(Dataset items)
------------------------------

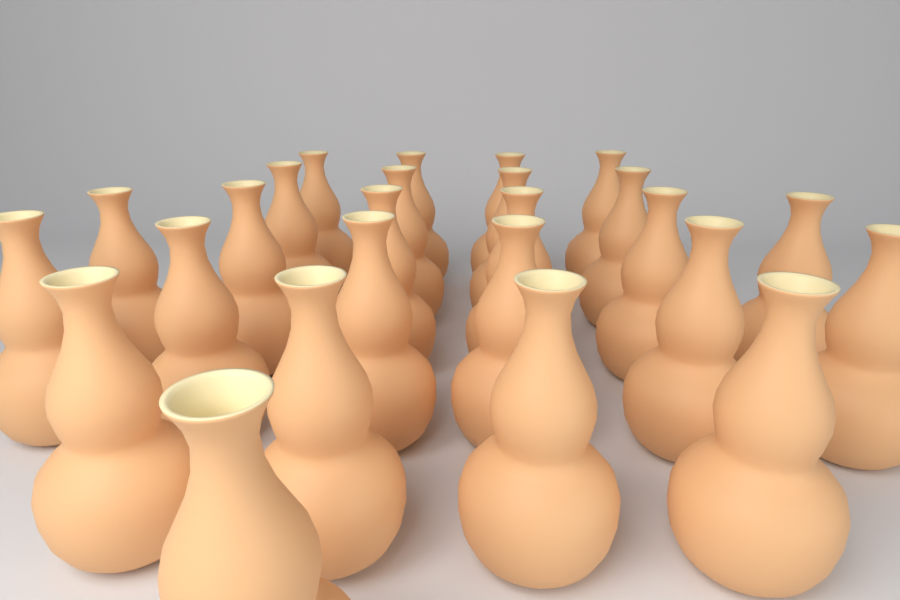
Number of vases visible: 25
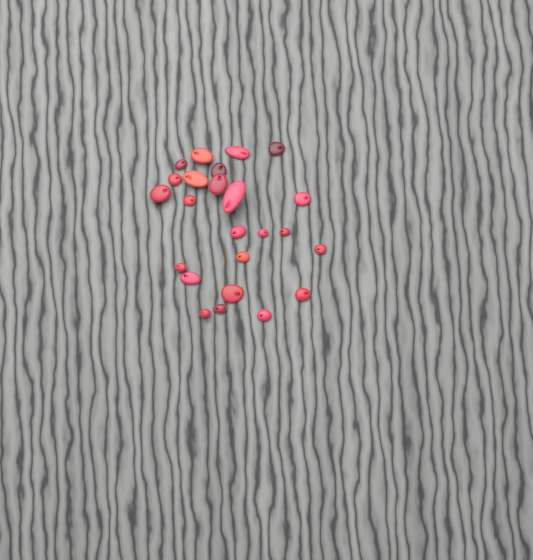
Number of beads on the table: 24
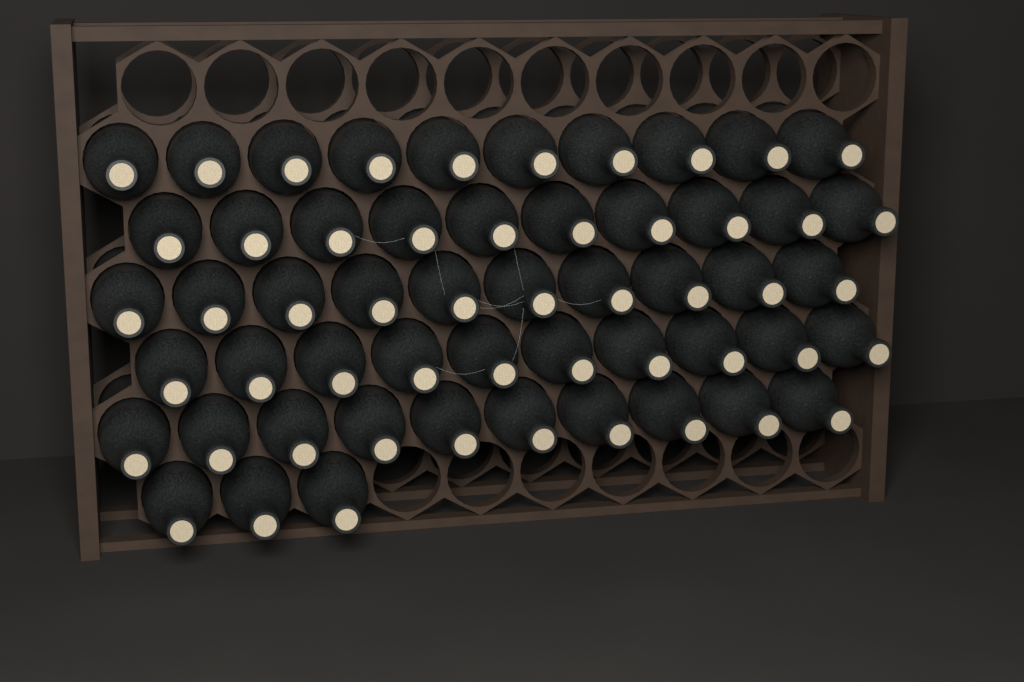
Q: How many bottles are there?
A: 53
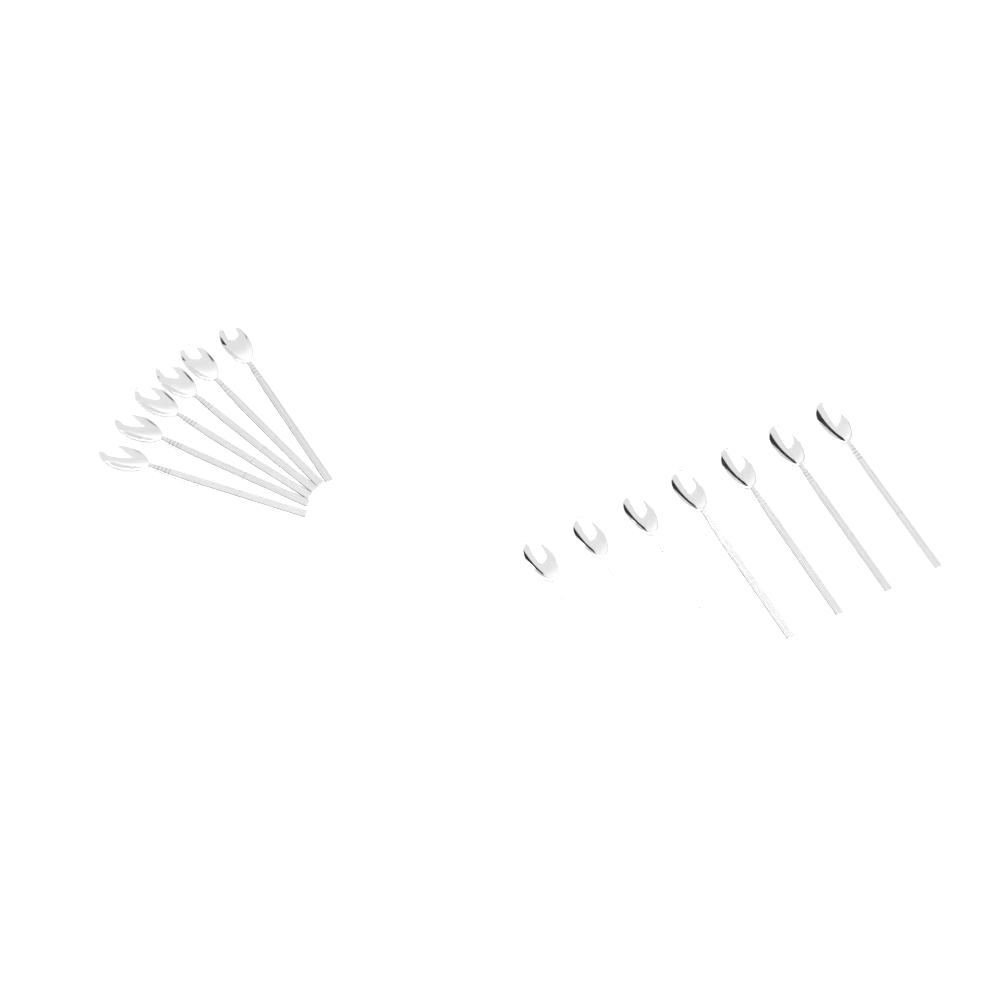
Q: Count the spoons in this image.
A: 13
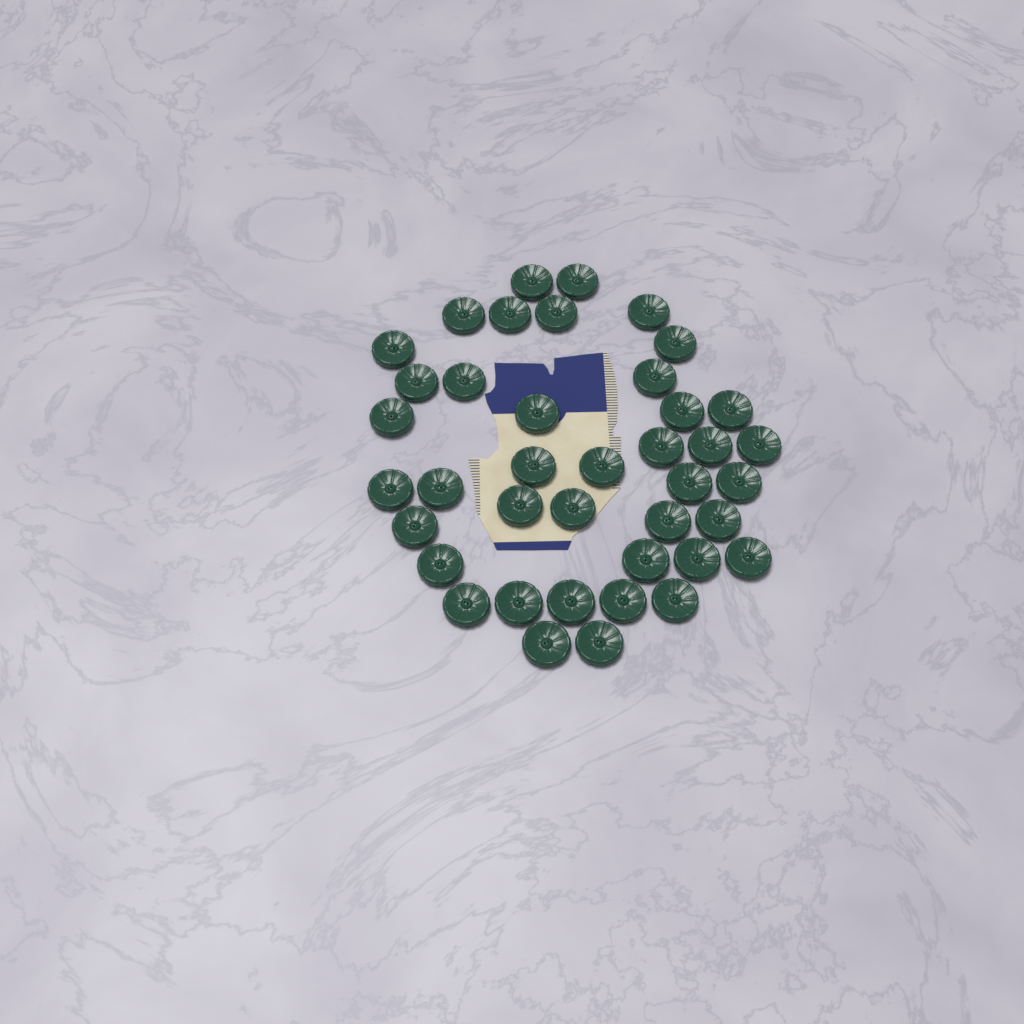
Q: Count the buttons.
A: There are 40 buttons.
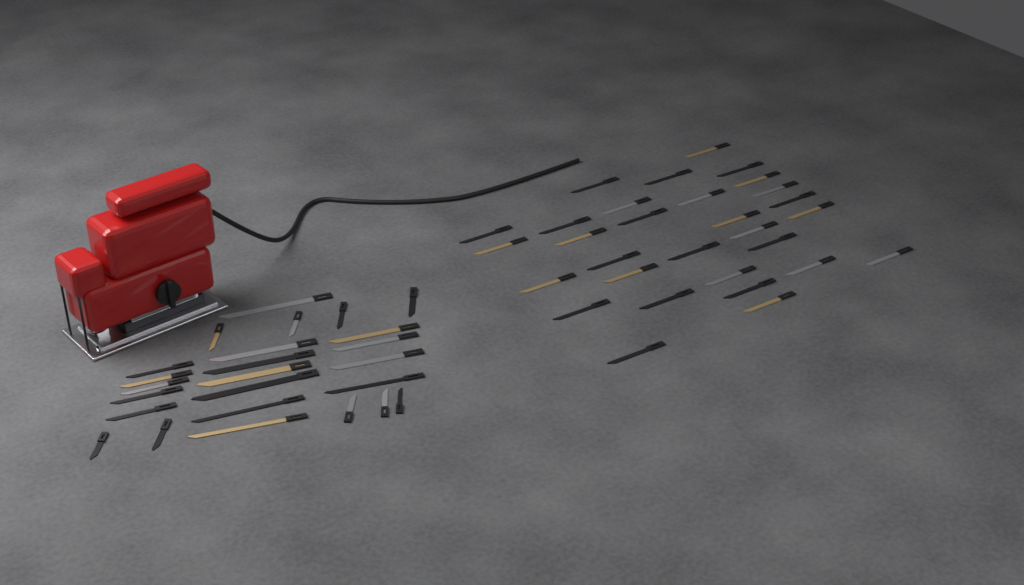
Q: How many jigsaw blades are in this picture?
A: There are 55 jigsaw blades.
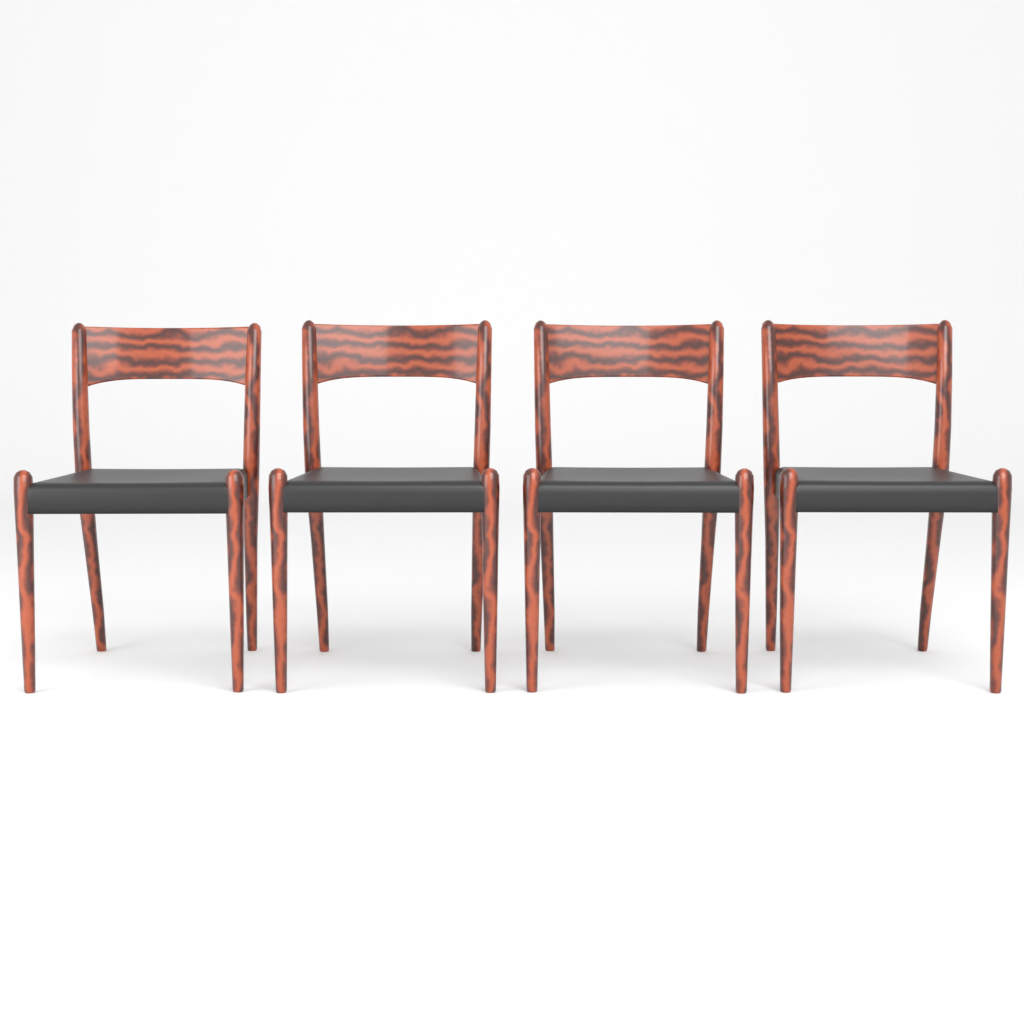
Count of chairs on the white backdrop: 4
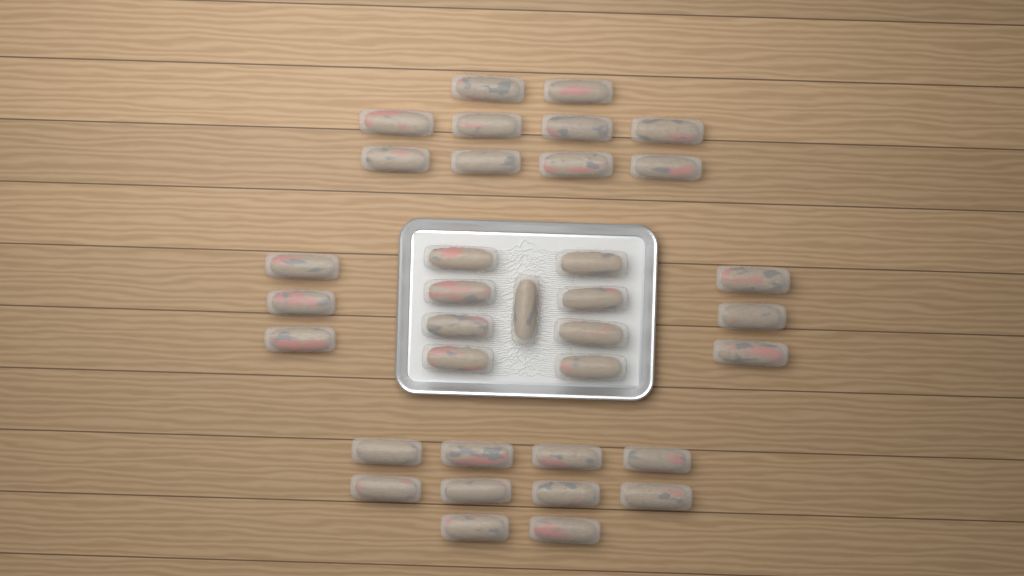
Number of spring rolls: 35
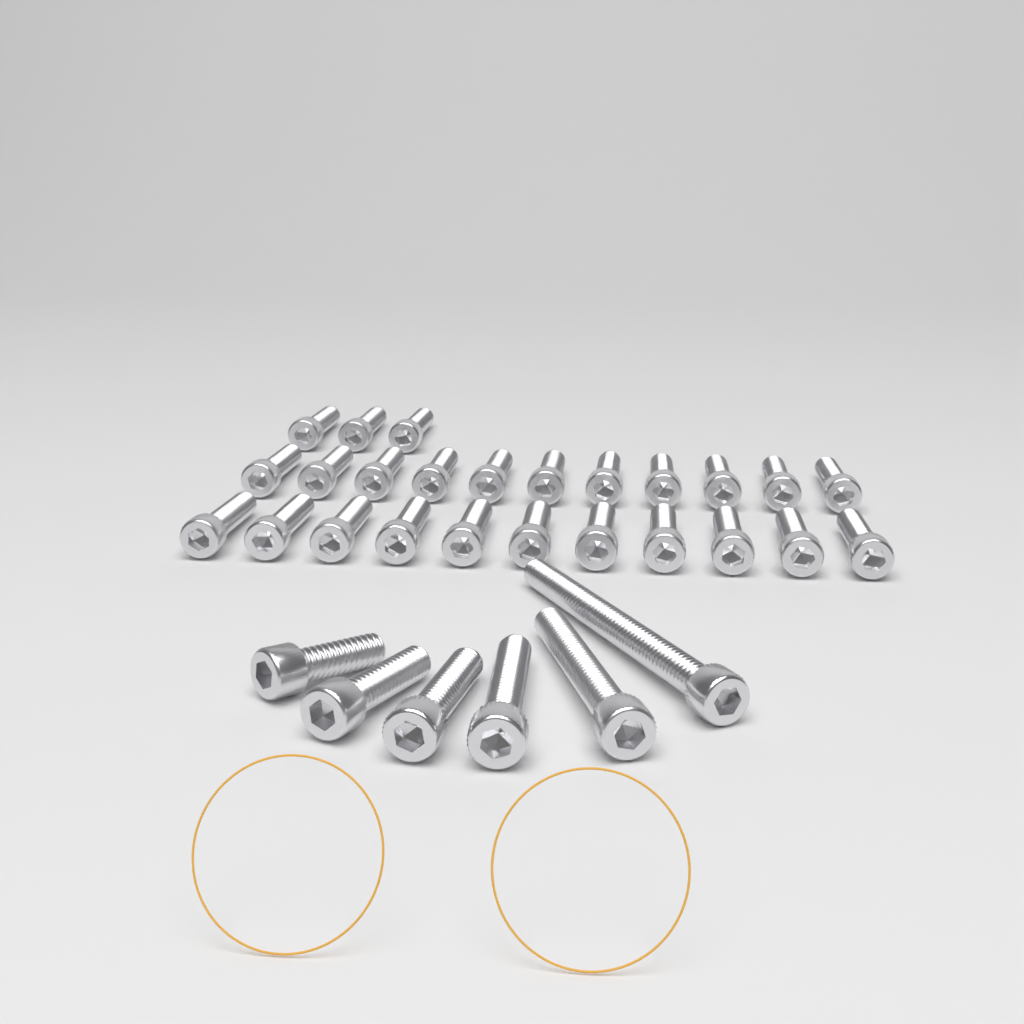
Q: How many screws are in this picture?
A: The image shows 31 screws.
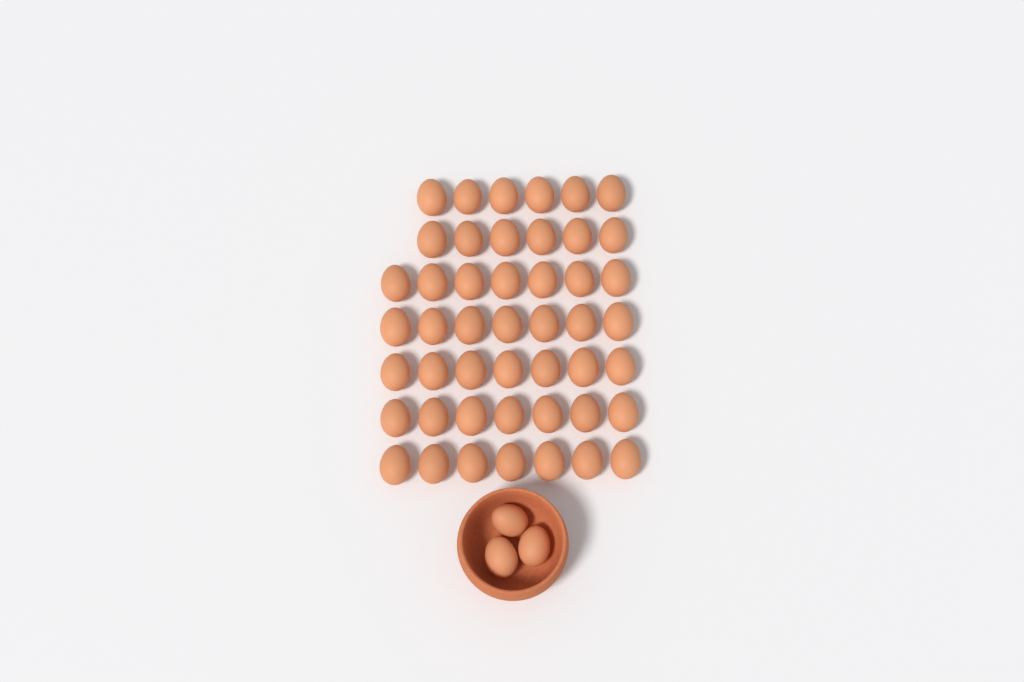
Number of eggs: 50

------------------------------

EXERCISE PROMPT. Reproduce every line of the material above word for word, leaving out the bracketed picture lines.

RESPONSE TO THIS TASK.
Number of vases visible: 25
Number of beads on the table: 24
Q: How many bottles are there?
A: 53
Q: Count the spoons in this image.
A: 13
Q: Count the buttons.
A: There are 40 buttons.
Q: How many jigsaw blades are in this picture?
A: There are 55 jigsaw blades.
Count of chairs on the white backdrop: 4
Number of spring rolls: 35
Q: How many screws are in this picture?
A: The image shows 31 screws.
Number of eggs: 50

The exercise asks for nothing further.